YOUR GOAL: In the va_list question, what reason does the asker give for having to use va_list instead of variadic templates?

PAGE EXTRACT:
#####

3

This is my first time working with va_list and stuff so I don't really know what I'm doing. Okay basically what I have is a bunch of numbers (1, 2, 3, 4, 5) in the function ordered and I get them to print out. This works fine.

#include <iostream>
#include <cstdarg>

using namespace std;

void ordered(int num1, double list ...);

void main()
{ 
    ordered(5, 1.0, 2.0, 3.0, 4.0, 5.0);
}

void ordered(int num1, double list ...)
{
    va_list arguments;

    va_start(arguments, num1);

    list = va_arg(arguments, double);
    cout << "There are " << num1 << " numbers" << endl;

    do { 
        cout << list << endl; // prints out 1 then 2 then 3 then 4 then 5
        list = va_arg(arguments, double);
    } while (list != 0);

    // at this point, list = 0

    va_end(arguments);
}

the problem is, after the va_end(arguments); or before it, I would like to get the program to print out my list a second time; basically print out 1, 2, 3, 4, 5 once more, without making another function. I tried to duplicate the code:

va_start(arguments, num1);

do { 
    cout << list << endl;
    list = va_arg(arguments, double);
} while (list != 0);

va_end(arguments);

without success. How can the program to repeat list once more, or is it not possible to do it again in the same function?

5
  • 1
    Good question actually, but i guess you also have to repeat the va_start and va_end part also.
    – RedX
    Commented Mar 27, 2013 at 13:21
  • I tried that but it didn't work :( alright i just edited the code to show that
    – im dumb
    Commented Mar 27, 2013 at 13:24
  • I don't think the signature of the function is right. void ordered(int x, double y...) means void ordered(int x, double y, ...). That is, the varargs is not a sequence of double, but a sequence of unknown types that comes after a double argument. At the same time this means that your implementation is incorrect (drops the second argument to the function) Commented Mar 27, 2013 at 13:32
  • Have you considered variadic templates instead which is type-safe compared to va_arg etc... stackoverflow.com/questions/276188/variadic-templates Commented Mar 27, 2013 at 13:44
  • this is actually a homework assignment, gotta follow specific instructions :P
    – im dumb
    Commented Mar 27, 2013 at 13:50

3 Answers 3

5

Here is a working implementation:

#include <iostream>
#include <cstdarg>

using namespace std;

void ordered(int num1, ...); // notice changed signature


int main(int,char**)

#####

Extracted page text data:
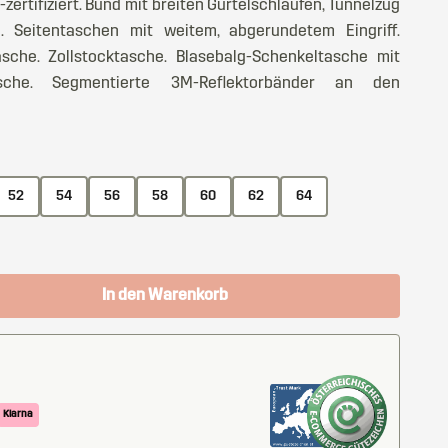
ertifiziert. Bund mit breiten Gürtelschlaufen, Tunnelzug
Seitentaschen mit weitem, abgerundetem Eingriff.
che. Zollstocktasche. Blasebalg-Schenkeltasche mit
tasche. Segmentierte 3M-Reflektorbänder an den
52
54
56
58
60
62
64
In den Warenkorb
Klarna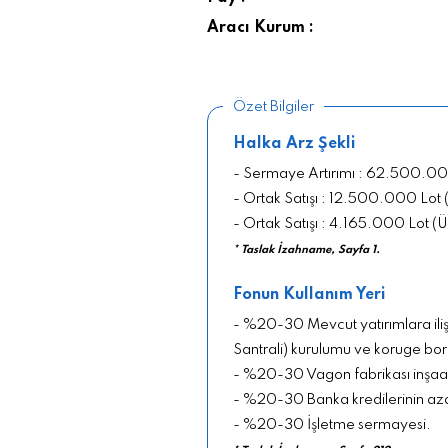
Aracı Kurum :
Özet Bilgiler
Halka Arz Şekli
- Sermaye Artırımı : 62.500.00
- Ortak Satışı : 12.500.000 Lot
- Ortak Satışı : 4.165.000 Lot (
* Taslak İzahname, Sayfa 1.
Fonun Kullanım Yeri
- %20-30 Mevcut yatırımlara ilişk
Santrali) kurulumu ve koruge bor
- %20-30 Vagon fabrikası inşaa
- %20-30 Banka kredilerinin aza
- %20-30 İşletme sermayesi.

#####

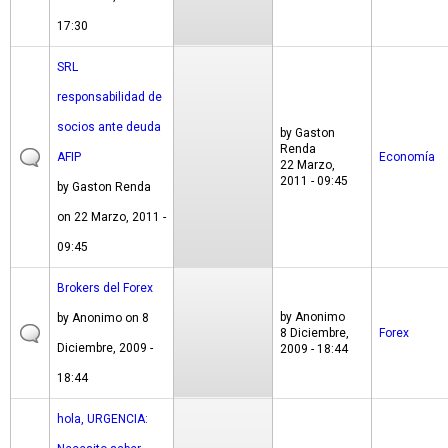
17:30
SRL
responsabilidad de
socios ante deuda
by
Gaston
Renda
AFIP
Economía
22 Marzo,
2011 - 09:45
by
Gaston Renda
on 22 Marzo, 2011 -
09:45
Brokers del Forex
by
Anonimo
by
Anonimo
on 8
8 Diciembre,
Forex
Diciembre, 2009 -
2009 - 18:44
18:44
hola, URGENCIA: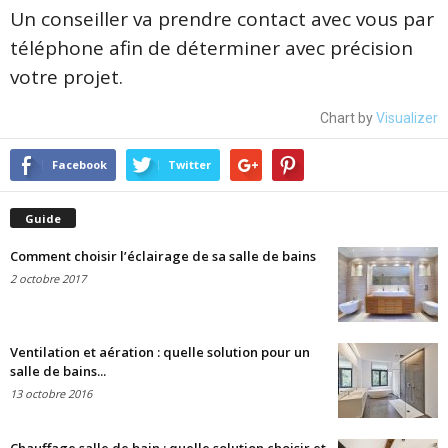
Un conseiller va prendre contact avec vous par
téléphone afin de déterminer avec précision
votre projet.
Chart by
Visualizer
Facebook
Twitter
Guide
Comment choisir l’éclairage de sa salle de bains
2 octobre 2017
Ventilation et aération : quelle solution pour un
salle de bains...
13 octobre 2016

#####

SOLUTION: It is a homework assignment with specific instructions to follow.